Copy every line of the material below verbatim, in its original order and with the same line breaks.

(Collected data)
##########

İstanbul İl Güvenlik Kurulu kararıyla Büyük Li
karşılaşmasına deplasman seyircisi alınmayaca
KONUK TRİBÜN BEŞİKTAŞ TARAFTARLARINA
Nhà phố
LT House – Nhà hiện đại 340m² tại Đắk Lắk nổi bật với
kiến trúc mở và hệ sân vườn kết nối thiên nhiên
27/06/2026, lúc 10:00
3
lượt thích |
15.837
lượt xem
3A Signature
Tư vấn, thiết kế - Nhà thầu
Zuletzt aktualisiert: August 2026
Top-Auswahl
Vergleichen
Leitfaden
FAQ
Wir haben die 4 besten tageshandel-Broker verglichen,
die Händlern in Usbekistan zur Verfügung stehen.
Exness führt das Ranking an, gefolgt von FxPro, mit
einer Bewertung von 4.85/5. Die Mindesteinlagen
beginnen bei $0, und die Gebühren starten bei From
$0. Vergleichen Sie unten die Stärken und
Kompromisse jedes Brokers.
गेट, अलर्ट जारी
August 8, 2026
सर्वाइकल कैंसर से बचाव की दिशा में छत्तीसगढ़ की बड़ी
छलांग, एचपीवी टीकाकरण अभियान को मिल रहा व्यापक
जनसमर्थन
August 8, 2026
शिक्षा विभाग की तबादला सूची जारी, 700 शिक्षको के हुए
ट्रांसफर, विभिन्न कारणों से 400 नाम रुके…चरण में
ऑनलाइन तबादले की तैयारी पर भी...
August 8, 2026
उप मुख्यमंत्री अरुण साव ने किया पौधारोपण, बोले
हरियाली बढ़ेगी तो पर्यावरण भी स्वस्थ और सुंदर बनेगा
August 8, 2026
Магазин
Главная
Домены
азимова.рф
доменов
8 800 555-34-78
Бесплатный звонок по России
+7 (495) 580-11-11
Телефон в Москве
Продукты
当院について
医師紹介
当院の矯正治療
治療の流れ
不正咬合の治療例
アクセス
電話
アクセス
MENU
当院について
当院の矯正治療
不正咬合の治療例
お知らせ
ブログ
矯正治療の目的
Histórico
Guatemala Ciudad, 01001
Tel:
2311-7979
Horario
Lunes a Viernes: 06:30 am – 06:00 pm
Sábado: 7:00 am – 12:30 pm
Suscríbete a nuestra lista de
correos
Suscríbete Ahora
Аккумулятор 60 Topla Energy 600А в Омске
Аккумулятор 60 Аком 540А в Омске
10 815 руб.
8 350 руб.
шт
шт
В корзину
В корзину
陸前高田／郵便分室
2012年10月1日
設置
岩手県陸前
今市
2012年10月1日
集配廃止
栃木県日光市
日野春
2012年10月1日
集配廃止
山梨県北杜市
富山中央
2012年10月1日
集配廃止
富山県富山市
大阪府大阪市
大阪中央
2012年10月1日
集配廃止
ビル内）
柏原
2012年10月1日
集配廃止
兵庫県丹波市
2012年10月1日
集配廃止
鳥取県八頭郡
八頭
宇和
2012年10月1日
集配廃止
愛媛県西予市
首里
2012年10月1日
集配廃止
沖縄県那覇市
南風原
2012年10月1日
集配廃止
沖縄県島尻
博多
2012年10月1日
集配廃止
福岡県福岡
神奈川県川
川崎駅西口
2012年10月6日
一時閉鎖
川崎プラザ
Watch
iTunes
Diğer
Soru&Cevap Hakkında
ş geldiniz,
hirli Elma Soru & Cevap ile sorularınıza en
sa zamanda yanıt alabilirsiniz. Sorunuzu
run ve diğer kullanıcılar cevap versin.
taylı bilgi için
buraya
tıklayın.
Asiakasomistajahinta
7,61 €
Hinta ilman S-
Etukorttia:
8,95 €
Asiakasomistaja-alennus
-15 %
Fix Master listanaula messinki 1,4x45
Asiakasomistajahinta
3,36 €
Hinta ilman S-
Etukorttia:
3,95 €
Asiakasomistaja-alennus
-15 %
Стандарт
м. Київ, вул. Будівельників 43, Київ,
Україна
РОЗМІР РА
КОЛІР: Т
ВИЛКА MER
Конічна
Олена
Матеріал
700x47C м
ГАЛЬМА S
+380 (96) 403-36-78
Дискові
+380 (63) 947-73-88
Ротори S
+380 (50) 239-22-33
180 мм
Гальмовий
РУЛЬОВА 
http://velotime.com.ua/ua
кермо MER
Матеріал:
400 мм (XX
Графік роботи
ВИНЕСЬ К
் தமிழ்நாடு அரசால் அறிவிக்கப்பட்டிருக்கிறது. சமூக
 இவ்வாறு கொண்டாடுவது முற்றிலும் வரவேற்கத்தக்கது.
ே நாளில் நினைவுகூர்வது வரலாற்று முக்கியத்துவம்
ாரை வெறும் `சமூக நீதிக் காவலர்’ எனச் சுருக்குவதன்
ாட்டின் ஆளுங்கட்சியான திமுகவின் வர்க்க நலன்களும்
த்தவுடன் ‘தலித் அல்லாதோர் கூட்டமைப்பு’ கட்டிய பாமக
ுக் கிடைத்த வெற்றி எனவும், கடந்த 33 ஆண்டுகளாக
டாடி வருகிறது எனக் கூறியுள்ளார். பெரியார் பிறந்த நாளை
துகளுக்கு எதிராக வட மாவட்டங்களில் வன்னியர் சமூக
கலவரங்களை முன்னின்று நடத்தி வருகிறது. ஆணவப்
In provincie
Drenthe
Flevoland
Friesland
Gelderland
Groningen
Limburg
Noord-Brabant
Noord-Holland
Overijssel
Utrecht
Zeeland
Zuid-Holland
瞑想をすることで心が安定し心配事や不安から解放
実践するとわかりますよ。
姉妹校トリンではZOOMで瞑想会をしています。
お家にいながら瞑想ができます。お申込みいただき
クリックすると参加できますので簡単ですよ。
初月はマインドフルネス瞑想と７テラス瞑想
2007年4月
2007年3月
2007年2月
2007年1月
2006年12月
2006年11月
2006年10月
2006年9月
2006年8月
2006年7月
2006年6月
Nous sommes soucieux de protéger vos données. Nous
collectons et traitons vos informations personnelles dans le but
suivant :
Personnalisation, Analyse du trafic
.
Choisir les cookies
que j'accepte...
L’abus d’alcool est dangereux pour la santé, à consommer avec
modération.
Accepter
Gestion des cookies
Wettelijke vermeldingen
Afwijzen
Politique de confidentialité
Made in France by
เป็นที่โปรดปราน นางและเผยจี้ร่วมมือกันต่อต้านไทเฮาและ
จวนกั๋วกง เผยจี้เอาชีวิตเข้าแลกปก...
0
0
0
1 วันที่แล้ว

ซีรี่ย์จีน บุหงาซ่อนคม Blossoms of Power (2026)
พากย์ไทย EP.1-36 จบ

##########

(Completed task)
İstanbul İl Güvenlik Kurulu kararıyla Büyük Li
karşılaşmasına deplasman seyircisi alınmayaca
KONUK TRİBÜN BEŞİKTAŞ TARAFTARLARINA
Nhà phố
LT House – Nhà hiện đại 340m² tại Đắk Lắk nổi bật với
kiến trúc mở và hệ sân vườn kết nối thiên nhiên
27/06/2026, lúc 10:00
3
lượt thích |
15.837
lượt xem
3A Signature
Tư vấn, thiết kế - Nhà thầu
Zuletzt aktualisiert: August 2026
Top-Auswahl
Vergleichen
Leitfaden
FAQ
Wir haben die 4 besten tageshandel-Broker verglichen,
die Händlern in Usbekistan zur Verfügung stehen.
Exness führt das Ranking an, gefolgt von FxPro, mit
einer Bewertung von 4.85/5. Die Mindesteinlagen
beginnen bei $0, und die Gebühren starten bei From
$0. Vergleichen Sie unten die Stärken und
Kompromisse jedes Brokers.
गेट, अलर्ट जारी
August 8, 2026
सर्वाइकल कैंसर से बचाव की दिशा में छत्तीसगढ़ की बड़ी
छलांग, एचपीवी टीकाकरण अभियान को मिल रहा व्यापक
जनसमर्थन
August 8, 2026
शिक्षा विभाग की तबादला सूची जारी, 700 शिक्षको के हुए
ट्रांसफर, विभिन्न कारणों से 400 नाम रुके…चरण में
ऑनलाइन तबादले की तैयारी पर भी...
August 8, 2026
उप मुख्यमंत्री अरुण साव ने किया पौधारोपण, बोले
हरियाली बढ़ेगी तो पर्यावरण भी स्वस्थ और सुंदर बनेगा
August 8, 2026
Магазин
Главная
Домены
азимова.рф
доменов
8 800 555-34-78
Бесплатный звонок по России
+7 (495) 580-11-11
Телефон в Москве
Продукты
当院について
医師紹介
当院の矯正治療
治療の流れ
不正咬合の治療例
アクセス
電話
アクセス
MENU
当院について
当院の矯正治療
不正咬合の治療例
お知らせ
ブログ
矯正治療の目的
Histórico
Guatemala Ciudad, 01001
Tel:
2311-7979
Horario
Lunes a Viernes: 06:30 am – 06:00 pm
Sábado: 7:00 am – 12:30 pm
Suscríbete a nuestra lista de
correos
Suscríbete Ahora
Аккумулятор 60 Topla Energy 600А в Омске
Аккумулятор 60 Аком 540А в Омске
10 815 руб.
8 350 руб.
шт
шт
В корзину
В корзину
陸前高田／郵便分室
2012年10月1日
設置
岩手県陸前
今市
2012年10月1日
集配廃止
栃木県日光市
日野春
2012年10月1日
集配廃止
山梨県北杜市
富山中央
2012年10月1日
集配廃止
富山県富山市
大阪府大阪市
大阪中央
2012年10月1日
集配廃止
ビル内）
柏原
2012年10月1日
集配廃止
兵庫県丹波市
2012年10月1日
集配廃止
鳥取県八頭郡
八頭
宇和
2012年10月1日
集配廃止
愛媛県西予市
首里
2012年10月1日
集配廃止
沖縄県那覇市
南風原
2012年10月1日
集配廃止
沖縄県島尻
博多
2012年10月1日
集配廃止
福岡県福岡
神奈川県川
川崎駅西口
2012年10月6日
一時閉鎖
川崎プラザ
Watch
iTunes
Diğer
Soru&Cevap Hakkında
ş geldiniz,
hirli Elma Soru & Cevap ile sorularınıza en
sa zamanda yanıt alabilirsiniz. Sorunuzu
run ve diğer kullanıcılar cevap versin.
taylı bilgi için
buraya
tıklayın.
Asiakasomistajahinta
7,61 €
Hinta ilman S-
Etukorttia:
8,95 €
Asiakasomistaja-alennus
-15 %
Fix Master listanaula messinki 1,4x45
Asiakasomistajahinta
3,36 €
Hinta ilman S-
Etukorttia:
3,95 €
Asiakasomistaja-alennus
-15 %
Стандарт
м. Київ, вул. Будівельників 43, Київ,
Україна
РОЗМІР РА
КОЛІР: Т
ВИЛКА MER
Конічна
Олена
Матеріал
700x47C м
ГАЛЬМА S
+380 (96) 403-36-78
Дискові
+380 (63) 947-73-88
Ротори S
+380 (50) 239-22-33
180 мм
Гальмовий
РУЛЬОВА 
http://velotime.com.ua/ua
кермо MER
Матеріал:
400 мм (XX
Графік роботи
ВИНЕСЬ К
் தமிழ்நாடு அரசால் அறிவிக்கப்பட்டிருக்கிறது. சமூக
 இவ்வாறு கொண்டாடுவது முற்றிலும் வரவேற்கத்தக்கது.
ே நாளில் நினைவுகூர்வது வரலாற்று முக்கியத்துவம்
ாரை வெறும் `சமூக நீதிக் காவலர்’ எனச் சுருக்குவதன்
ாட்டின் ஆளுங்கட்சியான திமுகவின் வர்க்க நலன்களும்
த்தவுடன் ‘தலித் அல்லாதோர் கூட்டமைப்பு’ கட்டிய பாமக
ுக் கிடைத்த வெற்றி எனவும், கடந்த 33 ஆண்டுகளாக
டாடி வருகிறது எனக் கூறியுள்ளார். பெரியார் பிறந்த நாளை
துகளுக்கு எதிராக வட மாவட்டங்களில் வன்னியர் சமூக
கலவரங்களை முன்னின்று நடத்தி வருகிறது. ஆணவப்
In provincie
Drenthe
Flevoland
Friesland
Gelderland
Groningen
Limburg
Noord-Brabant
Noord-Holland
Overijssel
Utrecht
Zeeland
Zuid-Holland
瞑想をすることで心が安定し心配事や不安から解放
実践するとわかりますよ。
姉妹校トリンではZOOMで瞑想会をしています。
お家にいながら瞑想ができます。お申込みいただき
クリックすると参加できますので簡単ですよ。
初月はマインドフルネス瞑想と７テラス瞑想
2007年4月
2007年3月
2007年2月
2007年1月
2006年12月
2006年11月
2006年10月
2006年9月
2006年8月
2006年7月
2006年6月
Nous sommes soucieux de protéger vos données. Nous
collectons et traitons vos informations personnelles dans le but
suivant :
Personnalisation, Analyse du trafic
.
Choisir les cookies
que j'accepte...
L’abus d’alcool est dangereux pour la santé, à consommer avec
modération.
Accepter
Gestion des cookies
Wettelijke vermeldingen
Afwijzen
Politique de confidentialité
Made in France by
เป็นที่โปรดปราน นางและเผยจี้ร่วมมือกันต่อต้านไทเฮาและ
จวนกั๋วกง เผยจี้เอาชีวิตเข้าแลกปก...
0
0
0
1 วันที่แล้ว

ซีรี่ย์จีน บุหงาซ่อนคม Blossoms of Power (2026)
พากย์ไทย EP.1-36 จบ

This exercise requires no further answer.